Coca Cola and Delta did not stand alone. The following major corporations have issued sharply condemnatory statements: Merck, Porsche’s North American operations, headquartered in Georgia, Georgia-based UPS, Mercedes-Benz, Microsoft President Brad Smith, Bank of America Chairman and CEO Brian Moynihan, Cisco CEO Chuck Robbins, Home Depot, headquartered in Georgia, JPMorgan Chase CEO Jamie Dimon, American Express, Facebook, and Viacom CBS.

Texas, a few states to the west of Georgia, appears ready to pass similar legislation, prompting American Airlines and Dell, both based there, to issue similar strongly worded rebukes before any legislation has been voted and enacted. Texas Governor Greg Abbott says he will sign the legislation when, not if, it reaches his desk. And Lt. Governor Dan Patrick, the powerful Senate leader, slamming the corporations’ criticism, said, “Texans are fed up with corporations that don’t share our values trying to dictate public policy.”

As of March 24, legislators have introduced 361 bills with restrictive provisions in 47 states, according the Brennan Center for Justice, which tracks voting legislation around the country. Arizona, alone, has 23 in the hopper.

It seems that the irresistible force is about to meet the immovable object as corporate America issues a ringing indictment of what it considers perfidious attempts by red states to restrict voting rights. What caused this immediate and strong opposition? MLB traditionally takes a long time to decide anything, let alone a law about voting.

I submit it has everything to do with water.

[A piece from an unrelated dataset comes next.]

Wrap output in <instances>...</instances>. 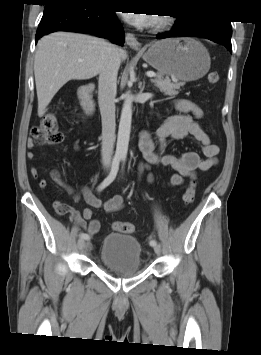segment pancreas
<instances>
[{"instance_id":"obj_1","label":"pancreas","mask_w":261,"mask_h":355,"mask_svg":"<svg viewBox=\"0 0 261 355\" xmlns=\"http://www.w3.org/2000/svg\"><path fill=\"white\" fill-rule=\"evenodd\" d=\"M157 88L166 96L174 97L179 94L180 83H172L170 79H164L160 75L151 80Z\"/></svg>"}]
</instances>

More than half of the Georgia Election Integrity Act deals with absentee and early voting. Reading those parts is like trying to negotiate the Labyrinth without Theseus’s ball of twine. However, there is one, immediately understandable sentence found on page 73, a section of which reads:

No person shall…offer to give…any money or gifts, including, but not limited to, food and drink, to an elector…within 25 feet of any voter standing in line to vote at any polling place.

Violation of this section is a crime, albeit a misdemeanor.

The state of Georgia holds primary elections during or near summer. Summer is hot in Georgia, and the state is the seventh most humid in the country. Voting lines can be long in Georgia, and will be longer now due to the new law decreasing voting places and limiting drop boxes to either one per county or one per 100,000 people, whichever is smaller. People standing in long lines in the summer heat will get thirsty. Perhaps they will not have brought water with them. The urge to give a drink of water to a thirsty person in a long line in the Georgia heat is something very human, very Christian. What is neither human nor Christian is having to do so by putting the drink on a 26 foot pole.

This is the one thing that got America’s immediate attention, one person in particular: the President of the United States, who, during his first press conference, called it “sick.” Nielson reports 32 million people watched him live.

Biden calling out the provisions dealing with absentee ballots or early voting would have left many saying, “Well that’s a matter of opinion. He’s a Democrat, so, of course, he’ll criticize a new law Republicans wrote.”

But there’s no “matter of opinion” about the water. It’s a Black and White thing (the whole law is, but this part is special). If Georgia’s Republican legislators had told the genius who came up with it, “Now, hold on, son, we can get what we want without this,” it would have been ever so much harder to get corporate America to go full out in opposition.

Republicans in Georgia, especially Governor Kemp, are not backing down. No, they’re doubling down. But they’ve now set something in motion that will be hard to stop. And former friends in high places are aligned against them. In the long run, the Georgia Election Integrity Act may prove to be the best thing that ever happened to the Democratic Party in Georgia — and beyond.